Glenn, aged 24, with German
filmmaker Leni Riefenstahl
at the 1936 Olympics
Glenn's athletic success earned him kudos back home: he was welcomed back to Simla on September 12th, 1936, by a crowd of 5,000, and the day was named Glenn Morris Day. He got various jobs commentating sport for NBC, and in 1937 a short called Decathlon Champion: The Story of Glenn Morris was produced. It was after this that Glenn was cast as Tarzan in Tarzan's Revenge (after producer Sol Lesser considered baseball hero Lou Gehrig, but discounted him because of his skinny legs!). However, the 70-minute feature did not go down well, with critics highlighting Glenn's lack of acting skills.

Tarzan's Revenge was released in January 1938, and Glenn had just one more turn before the cameras before he ditched Hollywood for good. In September 1938 he played Spencer in the comedy Hold That Co-Ed, but that was it - after that he went into insurance, and in 1940 played a handful of games for the Detroit Lions football team and the Columbus Bullies, before injury cut short his athletic career.

Tarzan creator Edgar Rice Burroughs
with Glenn in 1937
In the 1940s he joined the US Navy and served in the Pacific during World War Two, but was wounded and treated for psychological trauma for several months in a San Francisco naval hospital. Post-war, he worked in construction for 12 years, and as a steel rigger for the Atomic Energy Commission, but he reportedly fell on hard times and spent a while as a parking lot attendant, and battled alcoholism. He lived out his final years in Menlo Park, California and as a patient in veterans' hospitals, pursuing an intense interest in UFOs.

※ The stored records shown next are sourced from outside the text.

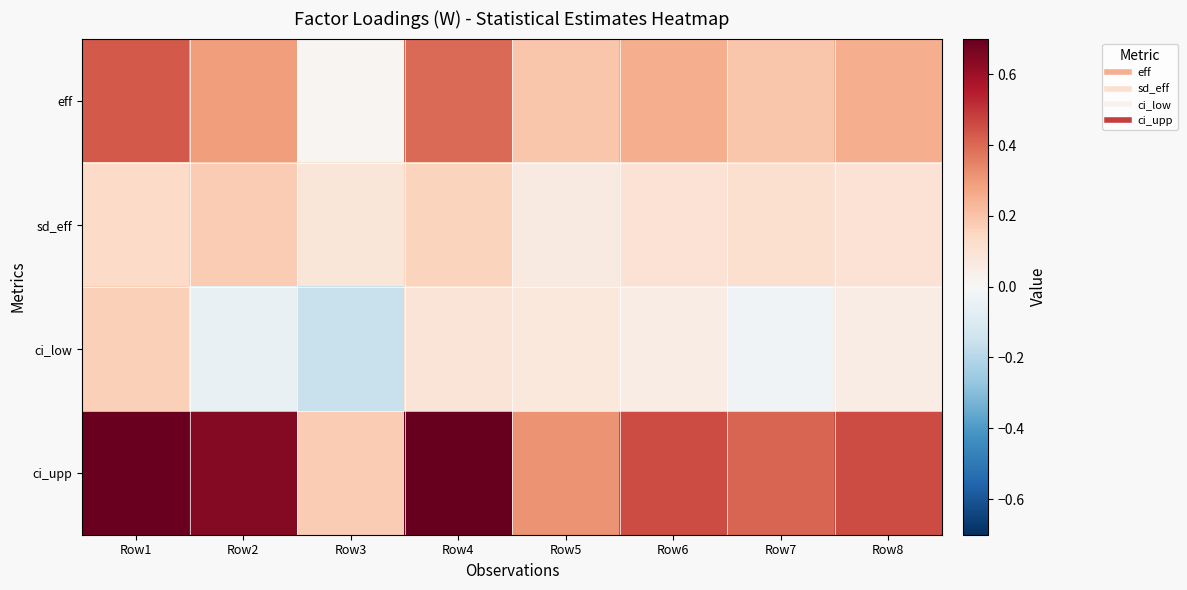

At how many categories does at least one series exceed 0?

8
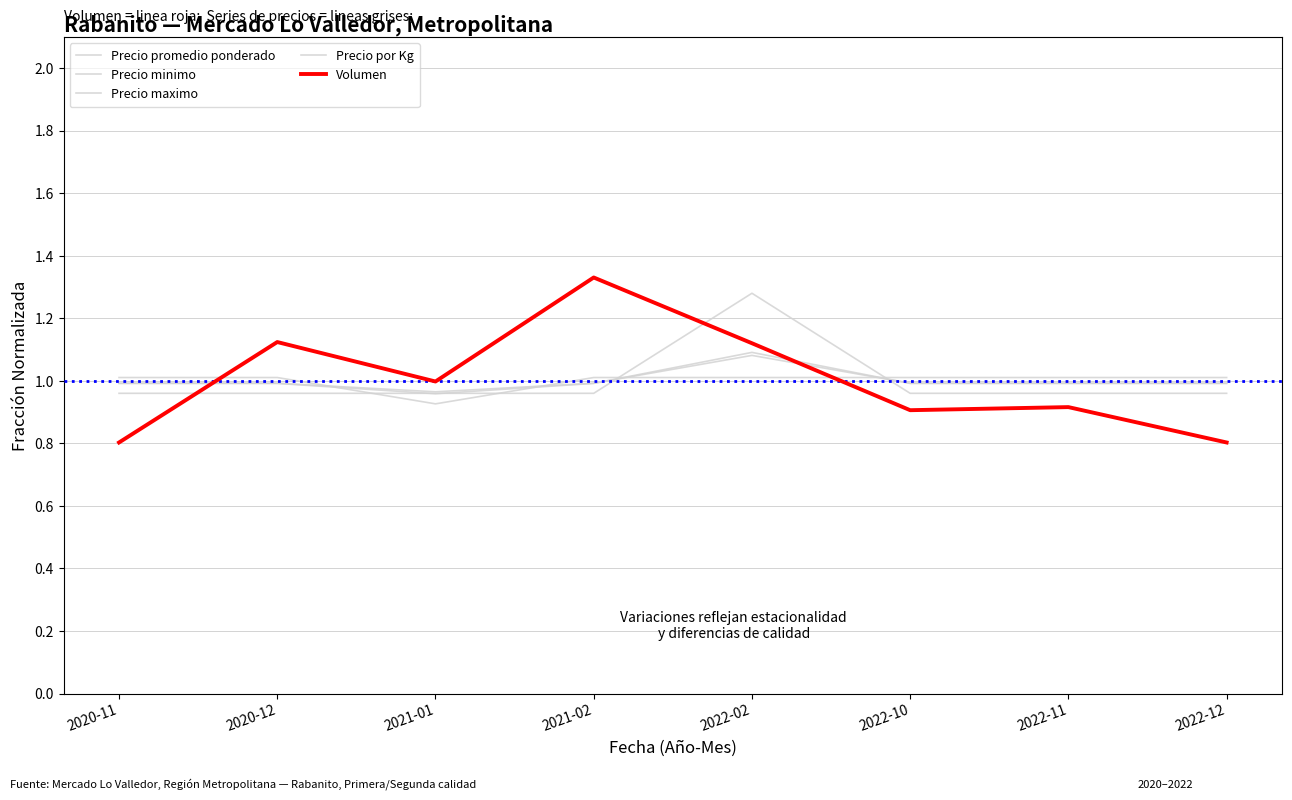

The Precio maximo series shows 1.0 at 2022-11. True or false?

True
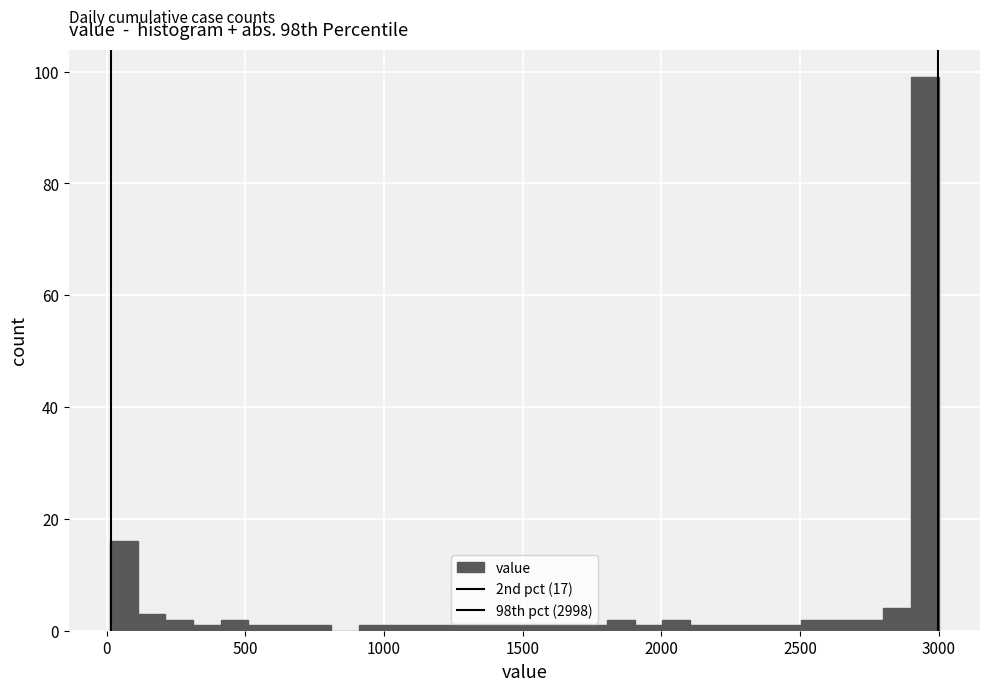

Read against the x-axis, roughly where is the centre of the tallest bar?

2950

Glenn and his gold medal on
September 12th, 1936, known
 in Colorado as Glenn Morris Day
In 1967, when Glenn was aged 55, he was too ill to attend his own induction ceremony into the Colorado Sports Hall of Fame, where he was proclaimed the "world's greatest athlete". Glenn donated his Olympic gold medal to the Hall of Fame, but it was then passed, along with much of Glenn's sporting memorabilia, to his former high school in Simla, which gave an annual Glenn Morris Award for athletic and academic excellence. In April 2011, Simla High School donated the gold medal to Colorado State University.

Glenn died of congestive heart failure "and other complications" at the veterans' hospital in Palo Alto, California, in January 1974, aged 61, and was buried in the Garden of Inspiration at the Skylawn Memorial Park in San Mateo, California.

In 2012 a novel called Olympic Affair was published by Terry Frei depicting Glenn's life and focusing on his love affair with Leni Riefsenstahl.